After lunch, it was time to learn a skill of the wine world – the venenciador. This is a person who serves wine straight from the barrel, using a long bendy stick with a scoop at one end, which they dip into the barrel using one hand, and then pour the liquid into a glass (held in the other hand) from a height, without spilling a drop. It is designed to allow air into the wine. This skill is all about balance and aim – steady hands are a requisite.
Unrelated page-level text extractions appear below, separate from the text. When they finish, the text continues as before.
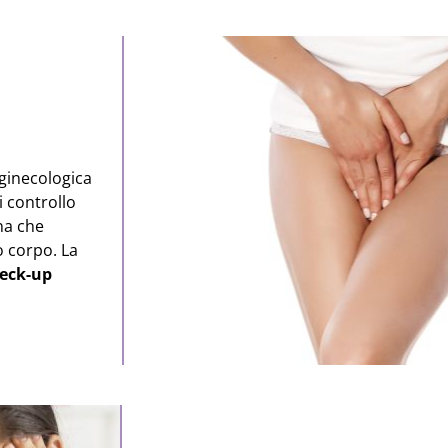
 ginecologica
i controllo
na che
o corpo. La
eck-up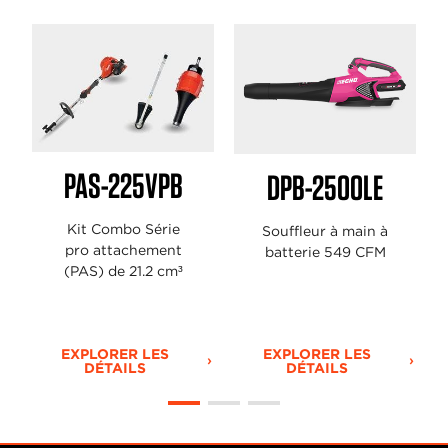
PAS-225VPB
DPB-2500LE
Kit Combo Série
Souffleur à main à
pro attachement
batterie 549 CFM
(PAS) de 21.2 cm³
EXPLORER LES
EXPLORER LES
DÉTAILS
DÉTAILS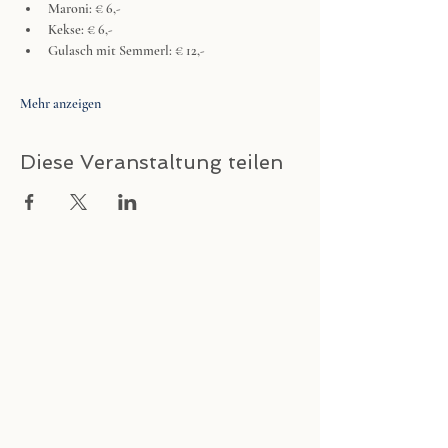
Maroni: € 6,-
Kekse: € 6,-
Gulasch mit Semmerl: € 12,-
Mehr anzeigen
Diese Veranstaltung teilen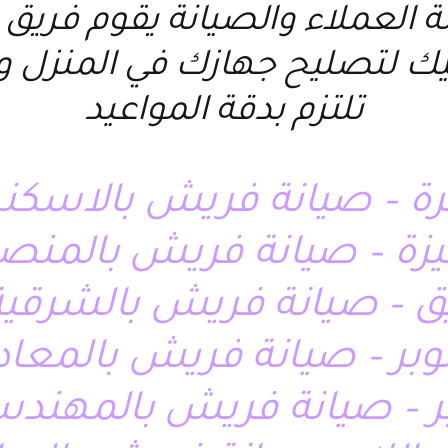
مة العملاء والصيانة يقوم ف
ليك لتصليح جهازك في المنزل و
تلتزم بدقة المواعيد
ة – صيانة فريش بالاسكن
يزة – صيانة فريش بالمنص
وبر – صيانة فريش بالمعا
ر – صيانة فريش بالمهند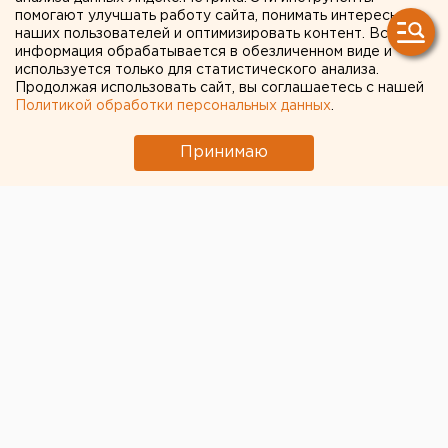
прокуратура
помогают улучшать работу сайта, понимать интересы
наших пользователей и оптимизировать контент. Вся
прокомментировала
информация обрабатывается в обезличенном виде и
используется только для статистического анализа.
непунктуальность
Продолжая использовать сайт, вы соглашаетесь с нашей
Политикой обработки персональных данных
.
«Уральских авиалиний»
Принимаю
With mixed success, we tried to fill glasses with water, scooped from buckets on the floor, while the children designed wine bottle labels for a competition. My daughter was thrilled to win, and the judge was a designer whom I had heard speak at the food show, Andalucia Sabor, where I saw Sentire mentioned – a neat symmetry. The prize was of an alcoholic nature, unsurprisingly – a bottle of the PX we had at breakfast – but this did nothing to dampen Lola’s pleasure.
It was a day out which had it all – time out in the countryside, learning about traditions, getting hands-(and feet-)on, great food, new wines, creative challenges. Victor did an excellent job of keeping everyone together, informed, entertained, and introducing us to the Condado de Huelva and the Ruta del Vino.